Let’s Get Personal: Polyamory
A happy topic! 😀
Polyamory. This is a lifestyle choice, IMO, and one that can be destructive or fulfilling. While the husband-thing and I have had an open marriage since… mmm… I’d say 2000, the initial years were horrific. A lot of fighting, of misunderstandings, and of cheating. And yes, even in an open relationship, cheating can and does happen. It took us quite a number of years to move beyond those first terrible experiences.
The husband-thing has had more relationships post-marriage than I have. And I don’t mind the male relationships and the casual sex, but I will admit, when things start to get serious with a female for him, trouble brews. I find it difficult to trust other women to respect my boundaries, and the husband-thing has been selfish several times in the past that have left their scars. I think it it would take a hell of a woman for me to truth them 100% not to fuck with things and to respect my boundaries.
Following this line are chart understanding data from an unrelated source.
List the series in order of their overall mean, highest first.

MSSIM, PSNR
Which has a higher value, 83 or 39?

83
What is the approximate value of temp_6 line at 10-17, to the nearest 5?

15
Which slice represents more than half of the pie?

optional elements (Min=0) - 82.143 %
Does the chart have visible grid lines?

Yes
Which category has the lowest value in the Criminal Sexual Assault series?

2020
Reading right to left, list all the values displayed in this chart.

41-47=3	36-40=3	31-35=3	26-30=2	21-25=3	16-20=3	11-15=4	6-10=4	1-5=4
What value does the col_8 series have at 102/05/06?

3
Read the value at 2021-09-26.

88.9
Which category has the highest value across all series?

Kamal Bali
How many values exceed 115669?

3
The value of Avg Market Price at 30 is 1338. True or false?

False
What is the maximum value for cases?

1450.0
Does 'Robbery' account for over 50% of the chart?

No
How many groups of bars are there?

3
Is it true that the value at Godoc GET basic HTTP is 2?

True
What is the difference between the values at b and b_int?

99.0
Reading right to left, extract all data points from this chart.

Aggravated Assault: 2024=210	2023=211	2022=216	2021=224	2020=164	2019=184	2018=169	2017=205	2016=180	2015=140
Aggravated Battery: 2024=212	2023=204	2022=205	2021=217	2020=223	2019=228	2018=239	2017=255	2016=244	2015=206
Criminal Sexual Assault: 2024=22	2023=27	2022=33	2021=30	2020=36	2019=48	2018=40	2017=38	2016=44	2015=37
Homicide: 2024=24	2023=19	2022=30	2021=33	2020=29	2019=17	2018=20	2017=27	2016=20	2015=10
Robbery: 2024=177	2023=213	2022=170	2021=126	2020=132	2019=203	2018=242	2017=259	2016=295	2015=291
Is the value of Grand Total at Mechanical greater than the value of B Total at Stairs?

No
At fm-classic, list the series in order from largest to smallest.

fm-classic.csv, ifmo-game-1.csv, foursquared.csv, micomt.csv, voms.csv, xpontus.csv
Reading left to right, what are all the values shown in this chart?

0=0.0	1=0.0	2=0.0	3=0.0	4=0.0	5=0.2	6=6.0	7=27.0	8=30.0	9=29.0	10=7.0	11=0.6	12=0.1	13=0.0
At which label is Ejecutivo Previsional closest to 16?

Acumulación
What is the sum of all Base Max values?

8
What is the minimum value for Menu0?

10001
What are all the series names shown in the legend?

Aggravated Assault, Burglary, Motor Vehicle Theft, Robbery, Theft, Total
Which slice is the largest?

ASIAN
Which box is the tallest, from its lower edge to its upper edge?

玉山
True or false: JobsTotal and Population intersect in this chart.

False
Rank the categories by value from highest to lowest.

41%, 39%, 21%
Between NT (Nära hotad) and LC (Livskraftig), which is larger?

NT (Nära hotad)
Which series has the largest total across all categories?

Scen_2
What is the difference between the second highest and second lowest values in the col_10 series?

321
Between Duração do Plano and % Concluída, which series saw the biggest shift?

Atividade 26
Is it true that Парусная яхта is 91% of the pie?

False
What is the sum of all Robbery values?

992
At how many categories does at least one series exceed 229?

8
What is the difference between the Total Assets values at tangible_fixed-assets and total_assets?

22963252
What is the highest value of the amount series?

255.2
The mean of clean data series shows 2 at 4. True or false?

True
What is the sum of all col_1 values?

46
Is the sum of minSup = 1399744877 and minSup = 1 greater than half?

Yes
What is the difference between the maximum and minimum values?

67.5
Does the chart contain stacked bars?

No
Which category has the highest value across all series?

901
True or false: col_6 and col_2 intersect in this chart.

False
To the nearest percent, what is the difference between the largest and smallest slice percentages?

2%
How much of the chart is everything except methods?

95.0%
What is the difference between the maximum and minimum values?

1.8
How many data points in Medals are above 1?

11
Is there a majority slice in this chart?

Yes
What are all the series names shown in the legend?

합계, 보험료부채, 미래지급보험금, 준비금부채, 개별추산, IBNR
But, the husband-thing has chosen casual-only relationships since the last dating/relationship stuff blew up in his face (and disrupted our household).
I am bisexual, and when I seek secondary relationships, 99% of the time, it’s with a woman. I haven’t had a long-term relationship with another woman in a long time, but I’m okay with that.
I do have my boi. Kris. Who is my co-author, my partner, my best friend, my medical advocate, and my cerebral lover. 😀 We have a physically asexual relationship, but we do ‘have sex’ with one another by proxy through our characters. Kris is genderqueer/trans*, and I don’t think of her in female terms except in pronouns. She’s a boy in my head, and I think of her that way. I call her my boi. We talk about her cock. We enjoy an active sex life via the writing. We’re quite happy, and I love the relationship. I love how it’s unusual, but it works so very well for us. I love her, and she loves me. She lives with me. We have pets together. We’re an old married couple. December will mark nine years together, and I’m so glad I’ve managed to do enough right that she sticks around despite all my medical bullshit.
I’m so lucky, and I’m no longer shy about my relationships. When we go to doctors and we’re asked, we try to explain to the best of our ability. People can accept it or not, it makes no impact on the truth of our arrangement.
So, yeah. I’m in a V-triad with the husband-thing and my boi!